1.
When we were stopped in Lviv, we needed air
and pulled the window down a bit.
A blade of bitter cold slid in; with it
a voice, an old man’s voice: “The children here…”
He paused to catch his breath a moment, “They…”
But we were off. For hours then all we saw
were fields and fields of luminescent snow.
And we heard nothing further till the day.

2.
From Ústí up to Dresden, in the night,
what seemed like crowds moved up and down the train,
their shuffling syncopated with the din
the wheels made on the rails. From left to right
the carriages tilted into every slope
along the Elbe’s twisting corridor.
Once someone tried the handle of our door,
thought better of it and we went back to sleep.

3.
Toward evening, the train came to a sudden stop
outside a village called Lesnoye. Silence.
Nothing stirring in the wooded highlands.
The houses and the buildings of the co-op
stockstill—or rather they warped and rusted and tore
at speeds so low their change escaped the eye.
Then we were off—the forest slipping by,
the dwellings moving normally once more.

4.
There was the time a child joined us a while.
Perhaps he’d lost his parents on the road.
Someone had lifted him out of the crowd
at Košice main station not a mile
behind (we’d seen most of those goings-on,
on the platform hundreds trying to board,
but just in time the carriage doors were barred).
We dozed a little. When we woke he was gone.

5.
In the Exclusion Zone, with curious ease
we sailed across wild meadows in the streets,
past concrete plains arrayed with fallen struts,
their structures open to the lightest breeze.
We’d heard that some came back in the belief
that they’d be better off where it occurred
—the authorities, it seemed, no longer cared—
like shadows moving through an afterlife.

6.
The populations moving, heavily laden.
In Kiev and in Warsaw we saw scores
of people, even children, on the squares
strewn in the way that sheaves in storms lie down.
A sigh gone from each body, they subsided,
gradually nudged and shifted by the stems
of different weeds, and by the ravening teams
of ants and maggots, till their flesh and blood dried out.

7.
We pulled the bunks down, spread the sheets across
and passed the bottle back and forth until
the rails rocked us to sleep.
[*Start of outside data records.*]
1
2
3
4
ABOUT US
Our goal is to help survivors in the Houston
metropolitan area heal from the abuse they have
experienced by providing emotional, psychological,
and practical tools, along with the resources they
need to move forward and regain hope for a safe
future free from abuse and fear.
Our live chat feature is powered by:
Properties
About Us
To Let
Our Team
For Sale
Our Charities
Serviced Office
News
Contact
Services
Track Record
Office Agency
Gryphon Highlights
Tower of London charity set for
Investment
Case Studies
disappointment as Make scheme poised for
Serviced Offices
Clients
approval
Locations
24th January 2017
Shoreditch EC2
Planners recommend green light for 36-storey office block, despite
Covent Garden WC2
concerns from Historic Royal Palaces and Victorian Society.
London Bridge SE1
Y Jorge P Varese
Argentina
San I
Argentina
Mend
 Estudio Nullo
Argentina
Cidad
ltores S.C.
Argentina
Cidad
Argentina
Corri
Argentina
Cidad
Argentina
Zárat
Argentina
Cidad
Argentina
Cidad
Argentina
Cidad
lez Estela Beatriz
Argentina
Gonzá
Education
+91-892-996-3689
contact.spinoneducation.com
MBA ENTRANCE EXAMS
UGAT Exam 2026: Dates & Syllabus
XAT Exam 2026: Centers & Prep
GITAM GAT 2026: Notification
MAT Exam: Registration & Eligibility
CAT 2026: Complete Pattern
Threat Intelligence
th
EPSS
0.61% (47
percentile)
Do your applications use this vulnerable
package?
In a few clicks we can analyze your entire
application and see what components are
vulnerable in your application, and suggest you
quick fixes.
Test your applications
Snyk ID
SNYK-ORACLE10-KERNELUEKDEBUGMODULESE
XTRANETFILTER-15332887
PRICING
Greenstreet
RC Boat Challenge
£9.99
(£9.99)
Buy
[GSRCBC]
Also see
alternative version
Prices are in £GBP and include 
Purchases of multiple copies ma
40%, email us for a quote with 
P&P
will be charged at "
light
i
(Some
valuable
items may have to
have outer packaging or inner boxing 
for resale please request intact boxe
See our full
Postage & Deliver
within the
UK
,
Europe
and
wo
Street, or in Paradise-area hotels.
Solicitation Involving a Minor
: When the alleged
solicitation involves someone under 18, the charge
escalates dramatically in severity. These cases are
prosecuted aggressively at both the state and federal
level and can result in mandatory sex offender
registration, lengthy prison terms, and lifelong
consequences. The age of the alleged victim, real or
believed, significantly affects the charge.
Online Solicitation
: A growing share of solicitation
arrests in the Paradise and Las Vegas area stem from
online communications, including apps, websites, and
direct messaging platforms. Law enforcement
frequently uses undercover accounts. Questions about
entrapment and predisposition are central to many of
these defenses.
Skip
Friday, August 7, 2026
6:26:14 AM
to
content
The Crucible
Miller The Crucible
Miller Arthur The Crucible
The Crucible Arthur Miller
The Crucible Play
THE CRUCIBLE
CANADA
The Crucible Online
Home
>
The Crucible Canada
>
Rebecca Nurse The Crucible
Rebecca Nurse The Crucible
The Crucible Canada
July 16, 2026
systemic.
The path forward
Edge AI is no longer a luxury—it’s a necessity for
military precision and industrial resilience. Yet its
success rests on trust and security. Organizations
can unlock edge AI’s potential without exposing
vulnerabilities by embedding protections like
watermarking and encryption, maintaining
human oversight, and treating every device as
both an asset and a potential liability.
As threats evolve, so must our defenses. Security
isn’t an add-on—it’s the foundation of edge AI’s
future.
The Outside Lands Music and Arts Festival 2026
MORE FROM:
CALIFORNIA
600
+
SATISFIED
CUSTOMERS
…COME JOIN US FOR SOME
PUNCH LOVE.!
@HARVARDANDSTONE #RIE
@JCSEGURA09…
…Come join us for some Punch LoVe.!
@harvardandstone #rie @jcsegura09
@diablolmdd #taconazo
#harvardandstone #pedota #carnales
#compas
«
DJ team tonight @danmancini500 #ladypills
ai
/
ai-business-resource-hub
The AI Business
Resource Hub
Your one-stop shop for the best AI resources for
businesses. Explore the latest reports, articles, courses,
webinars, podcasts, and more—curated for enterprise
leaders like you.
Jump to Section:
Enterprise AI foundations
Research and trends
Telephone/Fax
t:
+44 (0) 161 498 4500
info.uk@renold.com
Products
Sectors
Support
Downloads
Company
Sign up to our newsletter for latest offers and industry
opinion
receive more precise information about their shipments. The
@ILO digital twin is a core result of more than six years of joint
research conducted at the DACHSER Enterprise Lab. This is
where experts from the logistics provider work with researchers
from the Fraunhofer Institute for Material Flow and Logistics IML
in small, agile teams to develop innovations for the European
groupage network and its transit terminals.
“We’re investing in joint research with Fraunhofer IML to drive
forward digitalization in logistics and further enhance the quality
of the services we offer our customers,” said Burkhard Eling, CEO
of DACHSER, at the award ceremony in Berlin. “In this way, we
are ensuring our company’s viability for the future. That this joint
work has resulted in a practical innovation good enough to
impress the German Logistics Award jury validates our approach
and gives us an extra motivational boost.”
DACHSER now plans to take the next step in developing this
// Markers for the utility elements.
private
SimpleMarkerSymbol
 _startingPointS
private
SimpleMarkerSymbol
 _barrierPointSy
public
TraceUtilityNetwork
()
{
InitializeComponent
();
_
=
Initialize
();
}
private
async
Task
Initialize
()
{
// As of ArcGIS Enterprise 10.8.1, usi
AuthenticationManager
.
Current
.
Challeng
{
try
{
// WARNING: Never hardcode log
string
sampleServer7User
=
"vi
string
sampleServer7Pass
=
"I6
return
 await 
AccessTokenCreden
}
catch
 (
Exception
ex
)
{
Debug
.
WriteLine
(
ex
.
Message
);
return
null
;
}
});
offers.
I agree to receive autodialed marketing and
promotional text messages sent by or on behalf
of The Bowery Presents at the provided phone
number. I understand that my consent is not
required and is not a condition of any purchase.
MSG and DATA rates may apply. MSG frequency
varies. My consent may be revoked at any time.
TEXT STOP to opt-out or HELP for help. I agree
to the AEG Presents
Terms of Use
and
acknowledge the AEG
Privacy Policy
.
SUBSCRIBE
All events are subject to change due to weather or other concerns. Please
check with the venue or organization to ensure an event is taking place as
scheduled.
We were moving still
when sunlight broke over a field of grass,
a wrecking yard, or stretch of silver lake;
and moving still at speed through smaller towns,
the village stations done in creams and browns,
the red-capped station master’s drowsy look.

8.
We stopped at one called Nižbor toward the evening.
A child spoke to us in the local language.
We gave her sweets. The grass rose to the linkage.
Nearby, at a bar, people were leaving,
loud songs and loud good-byes. When they were gone,
silence but for a dog’s untroubled bark.
The railway tracks stretched off into the dark.
The lights clicked through their signals till the dawn.